LUBBOCK, Texas – A property tax rate increase to fund salary increases for Lubbock County Sheriff’s Office deputies passed with 57 percent approval in the November 2 election.

The proposal will increase property taxes to about 36 cents per each one hundred dollars of a home’s evaluation, an increase of approximately two cents. That will equal an increase of about $65 per year on the average Lubbock home.

The county says the measure was necessary to make the Lubbock County Sheriff’s Office more competitive in light of rising law enforcement salaries. At $41,000 per year, LCSO deputies make less than starting officers at every other law enforcement agency in the region.
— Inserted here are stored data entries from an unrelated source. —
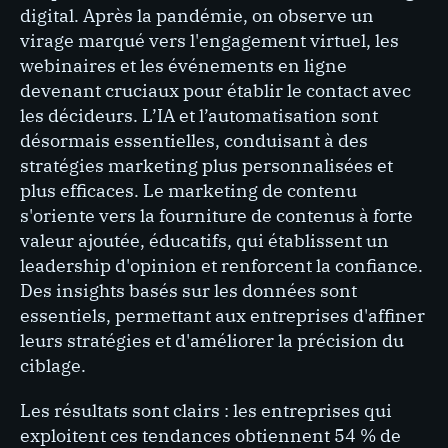
digital. Après la pandémie, on observe un
virage marqué vers l'engagement virtuel, les
webinaires et les événements en ligne
devenant cruciaux pour établir le contact avec
les décideurs. L’IA et l’automatisation sont
désormais essentielles, conduisant à des
stratégies marketing plus personnalisées et
plus efficaces. Le marketing de contenu
s'oriente vers la fourniture de contenus à forte
valeur ajoutée, éducatifs, qui établissent un
leadership d'opinion et renforcent la confiance.
Des insights basés sur les données sont
essentiels, permettant aux entreprises d'affiner
leurs stratégies et d'améliorer la précision du
ciblage.
Les résultats sont clairs : les entreprises qui
exploitent ces tendances obtiennent 54 % de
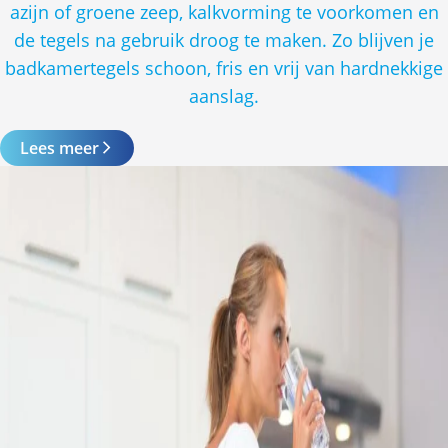
azijn of groene zeep, kalkvorming te voorkomen en
de tegels na gebruik droog te maken. Zo blijven je
badkamertegels schoon, fris en vrij van hardnekkige
aanslag.
Lees meer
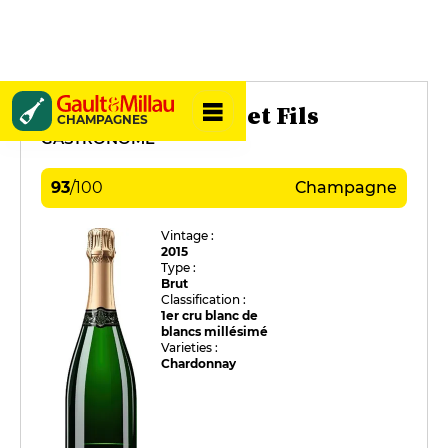
Pierre Gimonnet et Fils
CHAMPAGNES
GASTRONOME
93
/
100
Champagne
Vintage :
2015
Type :
Brut
Classification :
1er cru blanc de
blancs millésimé
Varieties :
Chardonnay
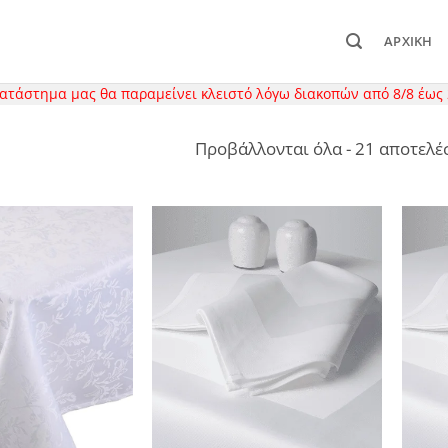
ΑΡΧΙΚΉ
κατάστημα μας θα παραμείνει κλειστό λόγω διακοπών από 8/8 έως 
Προβάλλονται όλα - 21 αποτελ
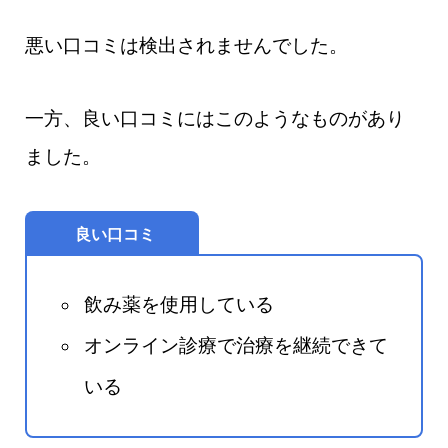
悪い口コミは検出されませんでした。
一方、良い口コミにはこのようなものがあり
ました。
良い口コミ
飲み薬を使用している
オンライン診療で治療を継続できて
いる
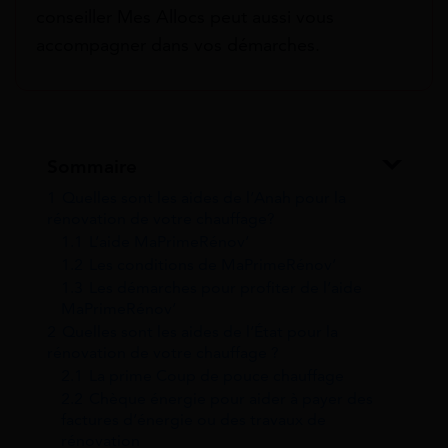
conseiller Mes Allocs peut aussi vous
accompagner dans vos démarches.
Sommaire
1
Quelles sont les aides de l’Anah pour la
rénovation de votre chauffage?
1.1
L’aide MaPrimeRénov’
1.2
Les conditions de MaPrimeRénov’
1.3
Les démarches pour profiter de l’aide
MaPrimeRénov’
2
Quelles sont les aides de l’État pour la
rénovation de votre chauffage ?
2.1
La prime Coup de pouce chauffage
2.2
Chèque énergie pour aider à payer des
factures d’énergie ou des travaux de
rénovation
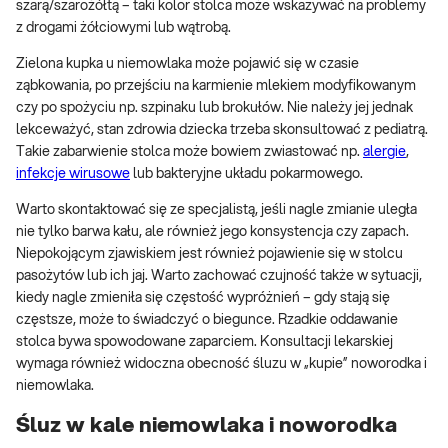
szarą/szarożółtą – taki kolor stolca może wskazywać na problemy
z drogami żółciowymi lub wątrobą.
Zielona kupka u niemowlaka może pojawić się w czasie
ząbkowania, po przejściu na karmienie mlekiem modyfikowanym
czy po spożyciu np. szpinaku lub brokułów. Nie należy jej jednak
lekceważyć, stan zdrowia dziecka trzeba skonsultować z pediatrą.
Takie zabarwienie stolca może bowiem zwiastować np.
alergie
,
infekcje wirusowe
lub bakteryjne układu pokarmowego.
Warto skontaktować się ze specjalistą, jeśli nagle zmianie uległa
nie tylko barwa kału, ale również jego konsystencja czy zapach.
Niepokojącym zjawiskiem jest również pojawienie się w stolcu
pasożytów lub ich jaj. Warto zachować czujność także w sytuacji,
kiedy nagle zmieniła się częstość wypróżnień – gdy stają się
częstsze, może to świadczyć o biegunce. Rzadkie oddawanie
stolca bywa spowodowane zaparciem. Konsultacji lekarskiej
wymaga również widoczna obecność śluzu w „kupie” noworodka i
niemowlaka.
Śluz w kale niemowlaka i noworodka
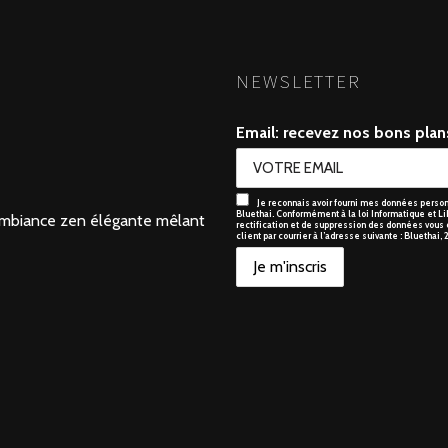
NEWSLETTER
Email: recevez nos bons plans
Je reconnais avoir fourni mes données personn
Bluethai. Conformément à la loi Informatique et Li
e ambiance zen élégante mêlant
rectification et de suppression des données vous c
client par courrier à l’adresse suivante : Bluethai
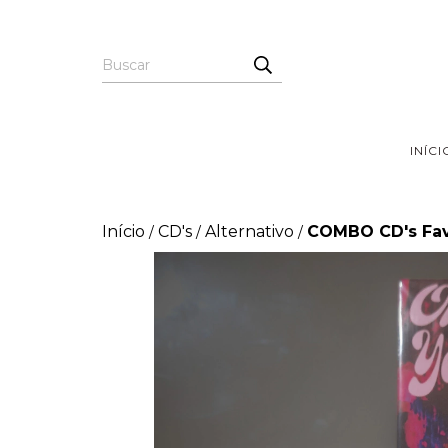
INÍCI
Início
CD's
Alternativo
COMBO CD's Favo
/
/
/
The Sheriff’s Office claims that discrepancy has cost the LCSO 400 years of experience and millions of dollars in lost training due to attrition.
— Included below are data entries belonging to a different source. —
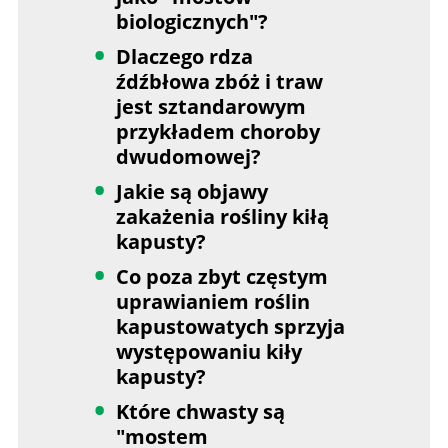
biologicznych"?
Dlaczego rdza
źdźbłowa zbóż i traw
jest sztandarowym
przykładem choroby
dwudomowej?
Jakie są objawy
zakażenia rośliny kiłą
kapusty?
Co poza zbyt częstym
uprawianiem roślin
kapustowatych sprzyja
występowaniu kiły
kapusty?
Które chwasty są
"mostem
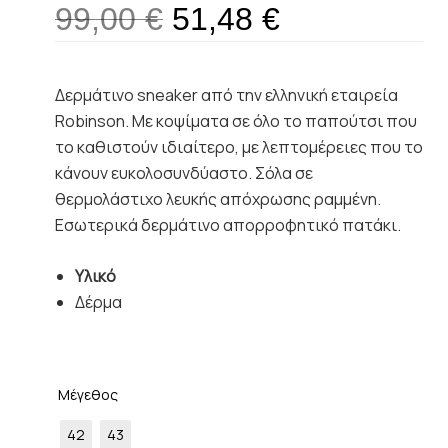
99,00
€
51,48
€
Δερμάτινο sneaker από την ελληνική εταιρεία
Robinson. Με κοψίματα σε όλο το παπούτσι που
το καθιστούν ιδιαίτερο, με λεπτομέρειες που το
κάνουν ευκολοσυνδύαστο. Σόλα σε
θερμολάστιχο λευκής απόχρωσης ραμμένη.
Εσωτερικά δερμάτινο απορροφητικό πατάκι.
Υλικό
Δέρμα
Μέγεθος
42
43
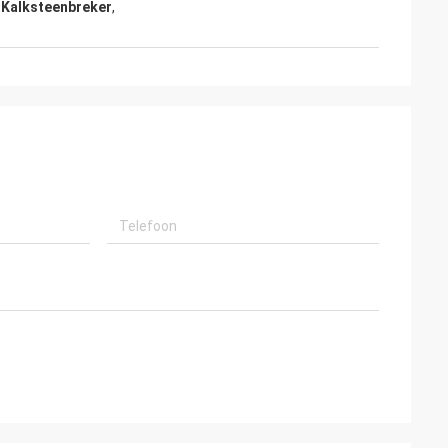
 Kalksteenbreker
,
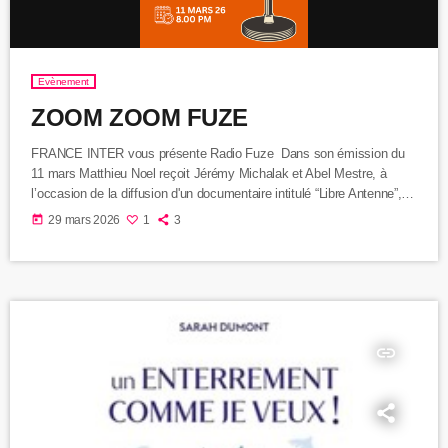
Evènement
ZOOM ZOOM FUZE
FRANCE INTER vous présente Radio Fuze Dans son émission du
11 mars Matthieu Noel reçoit Jérémy Michalak et Abel Mestre, à
l’occasion de la diffusion d'un documentaire intitulé “Libre Antenne”,
l’essor des émissions de radio libre. En illustration, ils choisissent de
today
29 mars 2026
1
3
parler de notre radio et diffusent qq génériques de nos émissions !!!
Si si vous lisez bien ! D’ailleurs écoutez donc Merci au Midi libre et à
Geneviève en […]
insert_link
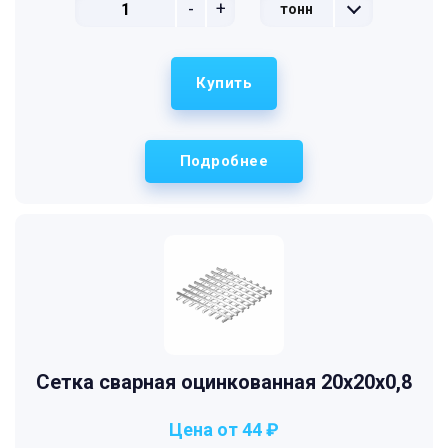
-
+
тонн
Купить
Подробнее
Сетка сварная оцинкованная 20х20х0,8
Цена от 44 ₽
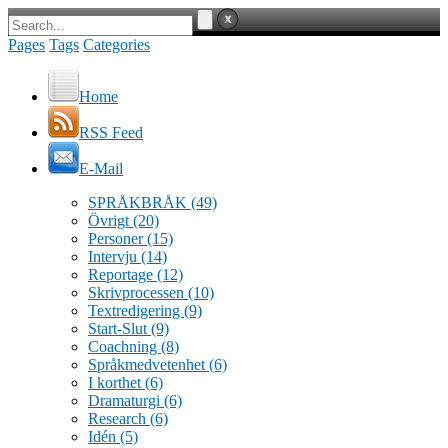
Pages
Tags
Categories
Home
RSS Feed
E-Mail
SPRÅKBRÅK
(49)
Övrigt
(20)
Personer
(15)
Intervju
(14)
Reportage
(12)
Skrivprocessen
(10)
Textredigering
(9)
Start-Slut
(9)
Coachning
(8)
Språkmedvetenhet
(6)
I korthet
(6)
Dramaturgi
(6)
Research
(6)
Idén
(5)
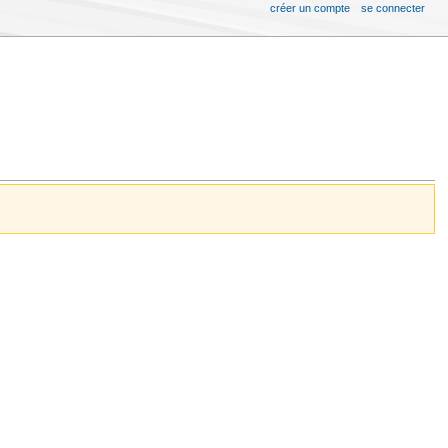
créer un compte
se connecter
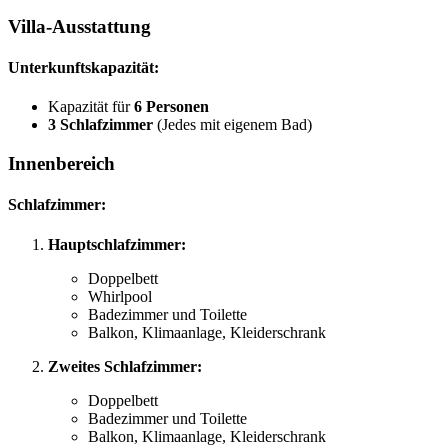
Villa-Ausstattung
Unterkunftskapazität:
Kapazität für
6 Personen
3 Schlafzimmer
(Jedes mit eigenem Bad)
Innenbereich
Schlafzimmer:
Hauptschlafzimmer:
Doppelbett
Whirlpool
Badezimmer und Toilette
Balkon, Klimaanlage, Kleiderschrank
Zweites Schlafzimmer:
Doppelbett
Badezimmer und Toilette
Balkon, Klimaanlage, Kleiderschrank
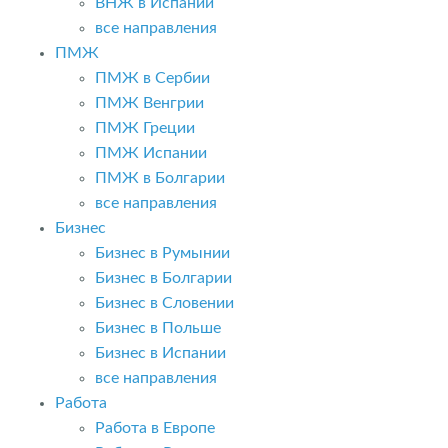
ВНЖ в Испании
все направления
ПМЖ
ПМЖ в Сербии
ПМЖ Венгрии
ПМЖ Греции
ПМЖ Испании
ПМЖ в Болгарии
все направления
Бизнес
Бизнес в Румынии
Бизнес в Болгарии
Бизнес в Словении
Бизнес в Польше
Бизнес в Испании
все направления
Работа
Работа в Европе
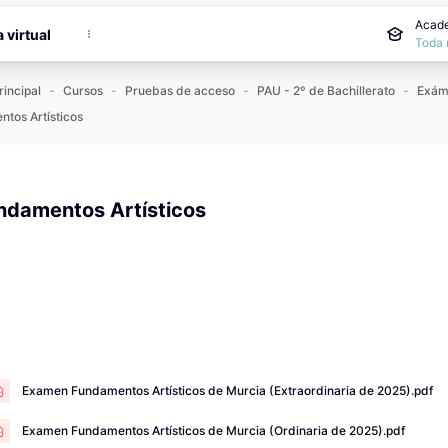
incipal
Acade
a virtual
Toda 
rincipal
Cursos
Pruebas de acceso
PAU - 2º de Bachillerato
tos Artísticos
ndamentos Artísticos
 de finalización
Examen Fundamentos Artísticos de Murcia (Extraordinaria de 2025).pdf
Examen Fundamentos Artísticos de Murcia (Ordinaria de 2025).pdf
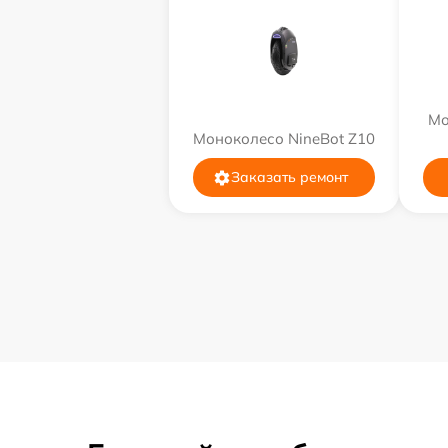
Мо
Моноколесо NineBot Z10
Заказать ремонт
“Thank you to the Lubbock County voters for walking beside us and saying law enforcement means something in Lubbock County,” County Judge Curtis Parrish said. “We believe in not defunding the police, but in funding them, and making sure those who protect and serve us are well-paid.”

Sheriff Kelly Rowe called the result bittersweet – while he is grateful that his personnel will receive raises, he regrets the necessity of the ballot measure.

“I am thrilled for the Sheriff’s Office and for the personnel that we got this accomplished,” Sheriff Rowe said. “It’s unfortunate it takes a tax increase to do this. But nonetheless, I think this is going to make tremendous strides for us in stemming some of that attrition.”

Sheriff Rowe said his county deputies receive a roughly $8,000 raise, for a starting salary of about $49,000, before Christmas.

Even after this increase is enacted, however, the county will still be behind other law enforcement agencies. The Lubbock Police Department, for example, recently increased their starting pay to $60,000 – $11,000 more than the increased deputy salary. Sheriff Rowe said his goal now is to gradually increase salaries and avoid a pay gap so wide it requires an amount of funding subject to voter approval.

“It’s going to be something that goes into our long-term strategic planning with the Sheriff’s Office and our annual budget planning,” he said. “The prior Commissioner’s Courts failed to act on it, so after the last eight to nine-year period, we ended up getting into the situation that drove what had to happen tonight. Nonetheless, I’m going to do everything I can do to keep us from getting back in that position again… to where the voters aren’t stuck having to make a decision on tax increases.”